BOOK DESCRIPTION:
Manchester, 1840
Mary Isabella “Ellie” Angela Wilson Dillard, daughter of an abdicated Earl, lives a remarkably ordinary life as a seamstress in a dress shop. That is until the day a workers’ protest in the streets of Manchester sees her joining forces—and lips!—with a handsome and mysterious stranger she knows only as “Cal.” Ellie is soon drawn into his world and it isn’t long before she finds herself falling for this wicked stranger with a secret.
Cal has three desires: to reform the mills of Manchester after the death of a friend, to keep his efforts secret from his opposing wealthy peers, and to win the heart of the compassionate woman who agrees to help him, no questions asked. But the mills are not the only thing in need of reform. As the stakes grow higher, Cal struggles to overcome his past and the secret that may put Ellie out of his reach forever…
Excerpt:
When Ellie imagined her first kiss, she always pictured it
happening shortly after the words “I love you,” not shortly before the words
“who are you.”
But it was a minor point
to know the person she was kissing.
Wasn’t it?
Ellie didn’t know this
man from Cain but maybe he knew her. Perhaps he was an old friend of the
family, a distant cousin, or a secret promised fiancé from her parents’ long
forgotten days in high society.
It was probably
something like that, wasn’t it?
And kissing, it was just
the touching of lips. Skin really. It was pressing together skin. People did it
every day. They touched when they exchanged goods in the marketplace as coin
and product changed hands, or when they worked their way through the crowded
Manchester streets sometimes having to push and shove, or when they sat by each
other in a carriage that bumped along over the cobblestones, swaying to and
fro. Sometimes the touches were avoidable and sometimes they were not. But that
was of no matter. It was all the same in the end.
Just person touching
person. Just skin touching skin. Just an everyday occurrence.
Except this time, that
everyday occurrence left Ellie all warm and sweaty and confused.
Maybe this happened to
other people—all people. Maybe touching skin always caused this rush of
feelings. Or maybe it was supposed to and Ellie had just never noticed it.
She thought to her
day-to-day life. The connections she made and the people she connected with.

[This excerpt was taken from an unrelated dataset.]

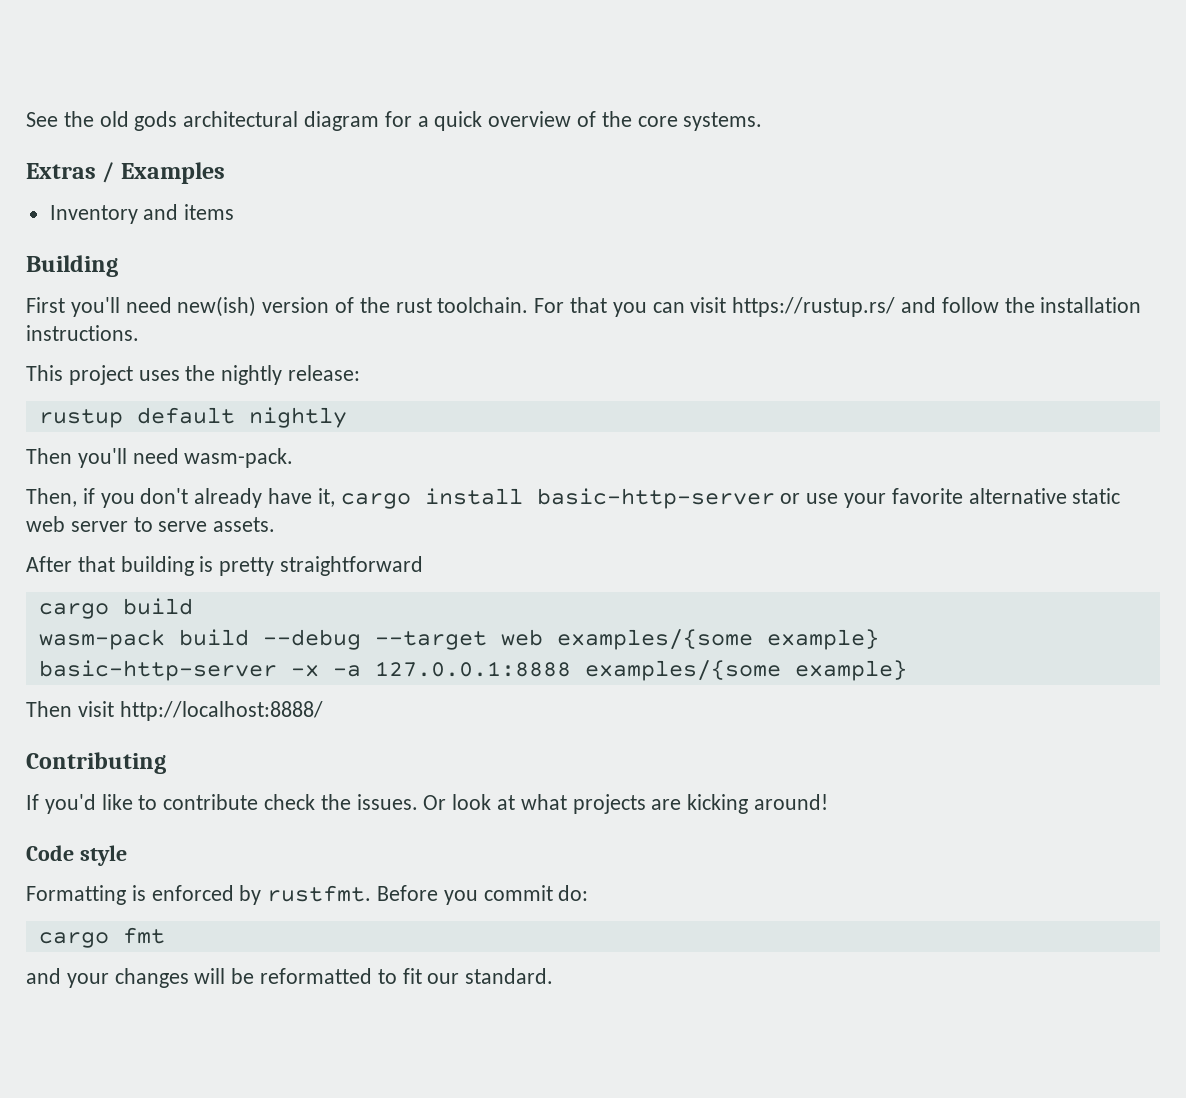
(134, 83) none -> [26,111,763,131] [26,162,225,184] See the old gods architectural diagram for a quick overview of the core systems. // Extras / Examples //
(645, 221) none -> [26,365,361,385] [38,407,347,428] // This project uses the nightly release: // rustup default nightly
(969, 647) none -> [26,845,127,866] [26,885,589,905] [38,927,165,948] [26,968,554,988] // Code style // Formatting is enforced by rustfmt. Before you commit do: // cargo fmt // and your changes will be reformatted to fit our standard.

The brush of a knuckle while looking over fabric choices with the patrons, a light
touch on the arm as they spoke. But none of that stood out. No rush of
feelings. Nothing exciting or special. It was all perfectly ordinary. And
normal.
But no one had ever
accused Ellie of being normal, after all. It was Ellie the Flustered, Ellie the
Anxious, Ellie the Eccentric—not Ellie the Average. So maybe what she’d always
felt was the exception, and maybe what she felt now—this euphoria and
lightness—was the rule. Maybe this was something that people were supposed to
experience when they connected.
Or maybe she was wrong
entirely and kissing had rules all its own...
But there was something
more pressing to consider than whether or not these feelings were normal. There
was a question literally lingering on her lips.
With great effort Ellie
pushed away from him, breaking their kiss, and breathed out the words, “Who are
you?”
His lashes fluttered and
his emerald eyes darted around frantically from left to right. “Well, bloody
hell… It didn’t work…”
ABOUT THE AUTHOR
Olivia Fuller began writing at the age of 4. She self-published her books using folded paper and a stapler, and gave a new story to her kindergarten teacher every day. She no longer writes about baby dinosaurs, now preferring to write romances instead. In her spare time she watches too much Netflix, laughs with her husband, and playfully narrates the lives of her cats, Cher and Rocket Kitty.